## Start Supplied material

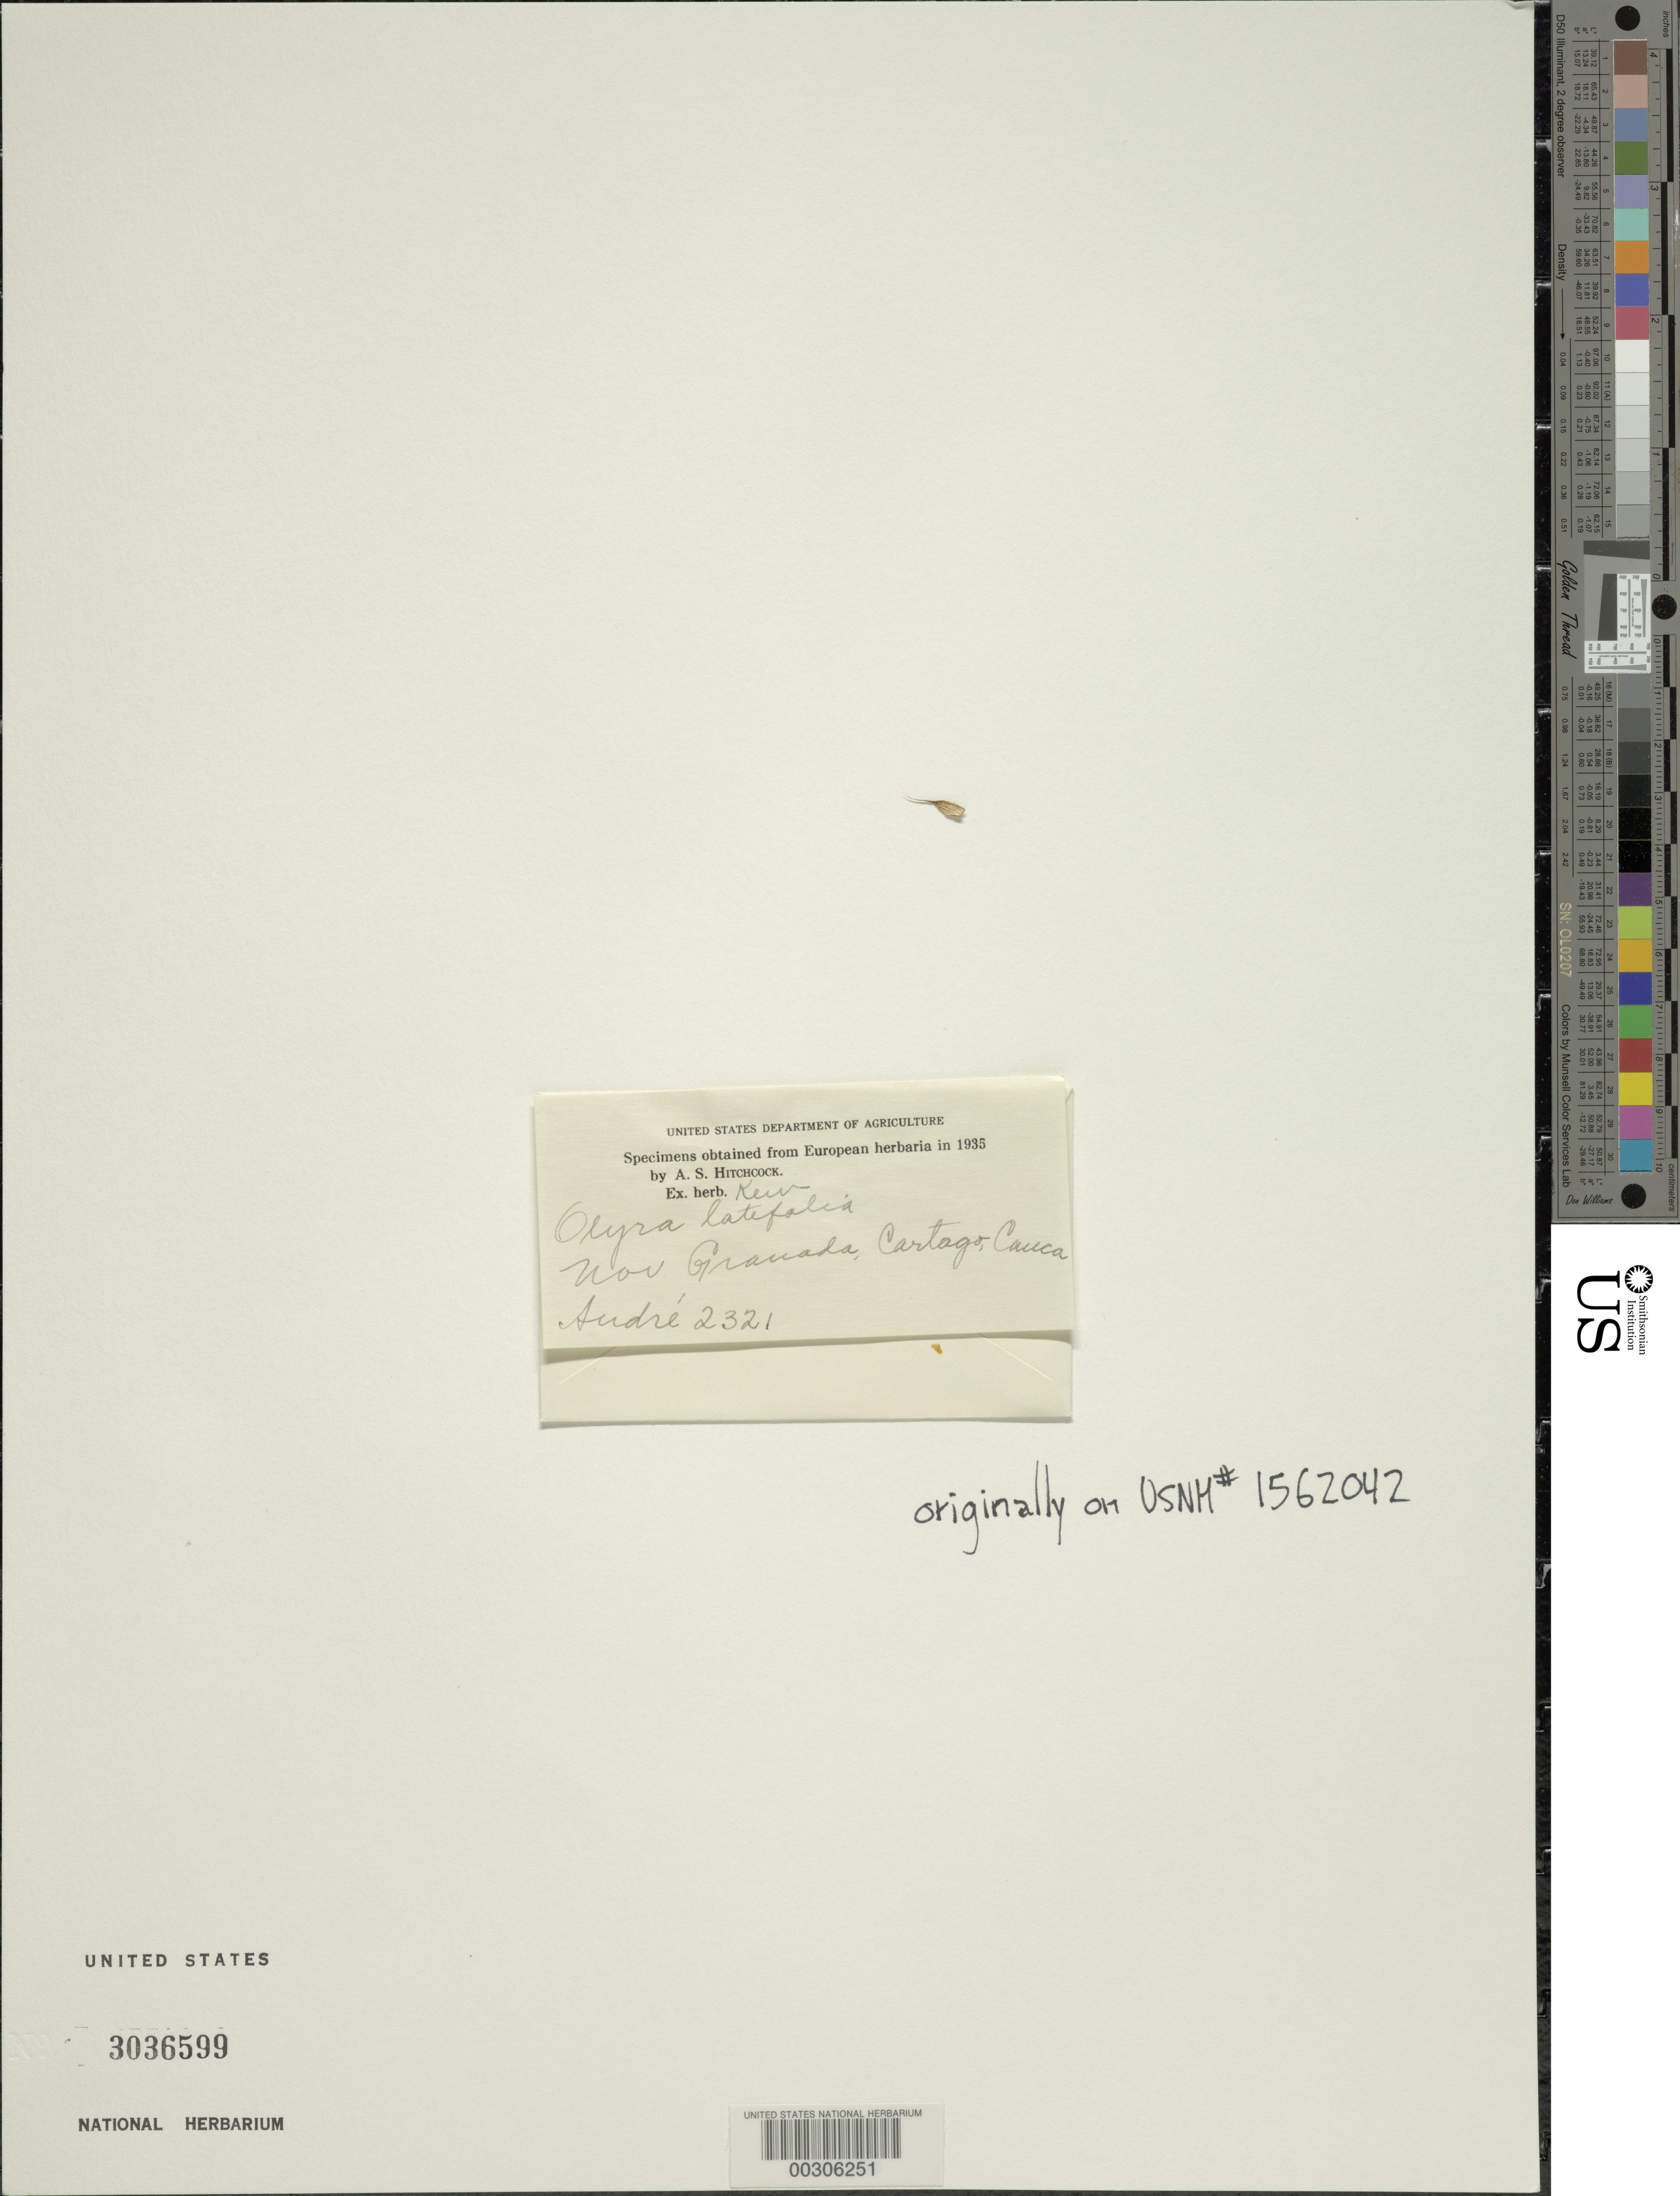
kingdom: Plantae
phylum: Tracheophyta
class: Liliopsida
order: Poales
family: Poaceae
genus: Olyra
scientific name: Olyra latifolia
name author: L.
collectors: -. Audre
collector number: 2321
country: Colombia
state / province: Cauca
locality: Granada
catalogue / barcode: US 3036599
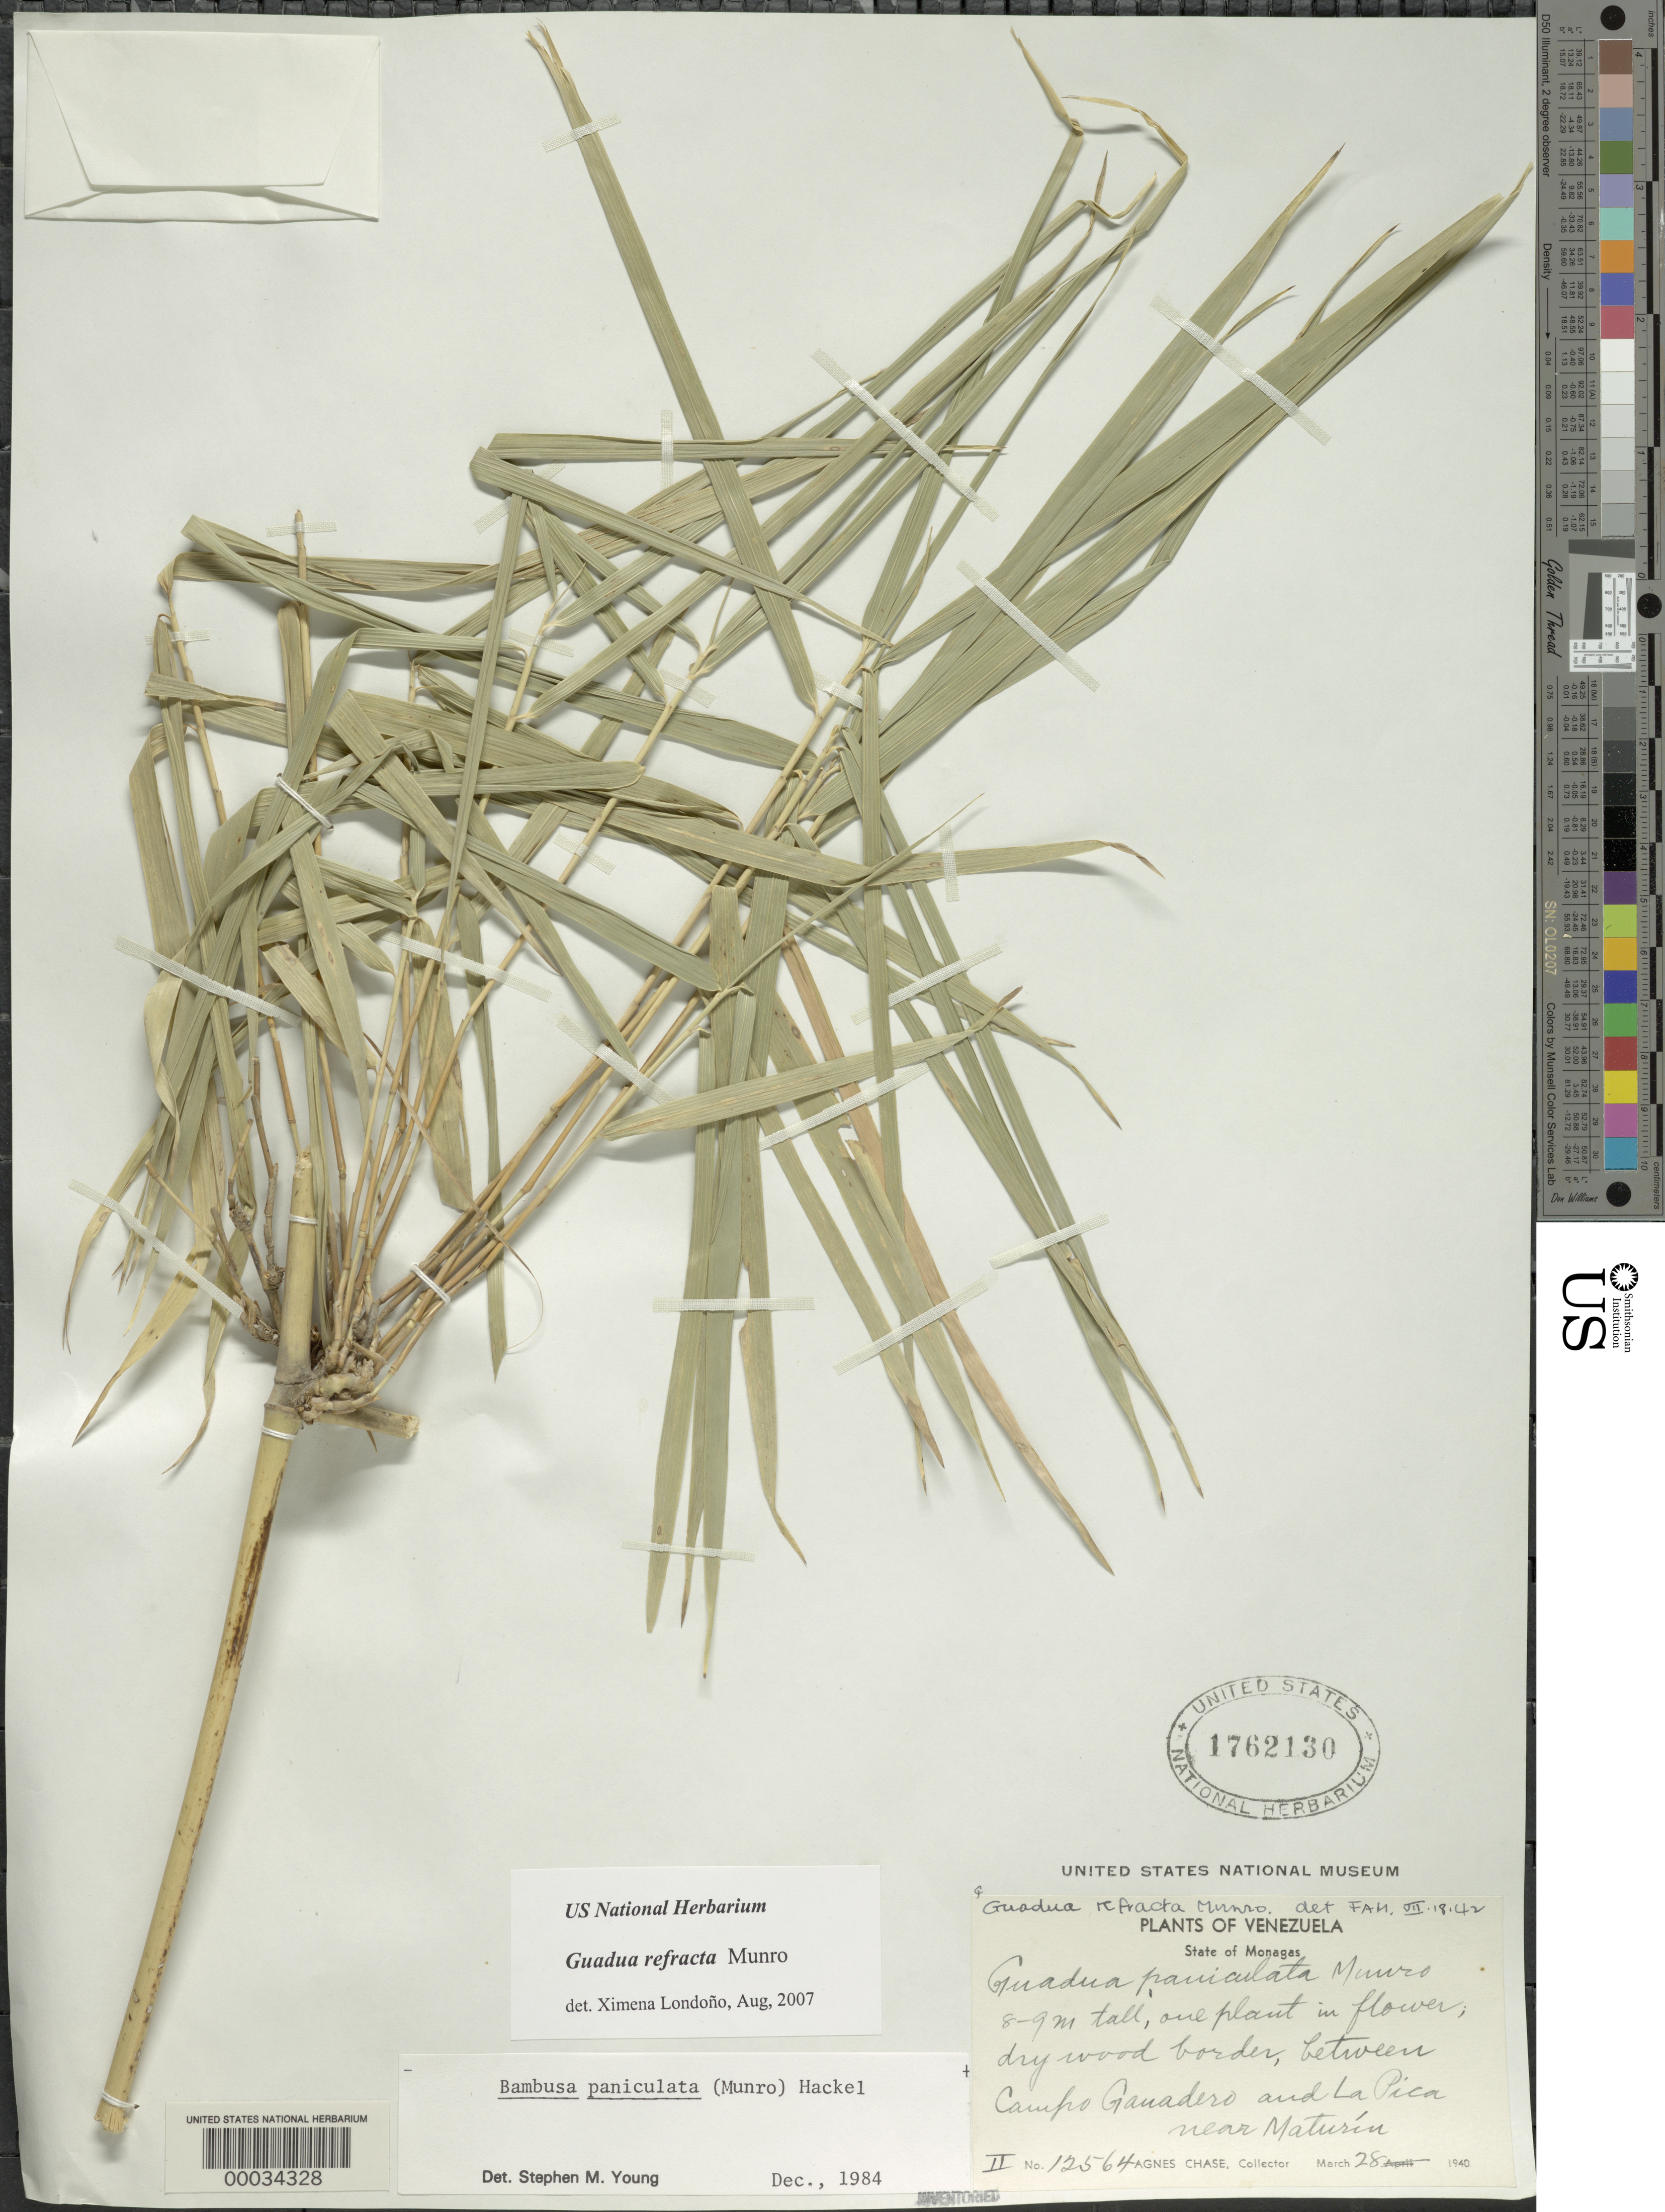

## End Supplied material

_Written request_:
Render every line of the items above as a numbered list, omitting blank lines and leaving out the pictures.

_Solution to this exercise_:
1. kingdom: Plantae
2. phylum: Tracheophyta
3. class: Liliopsida
4. order: Poales
5. family: Poaceae
6. genus: Olyra
7. scientific name: Olyra latifolia
8. name author: L.
9. collectors: -. Audre
10. collector number: 2321
11. country: Colombia
12. state / province: Cauca
13. locality: Granada
14. catalogue / barcode: US 3036599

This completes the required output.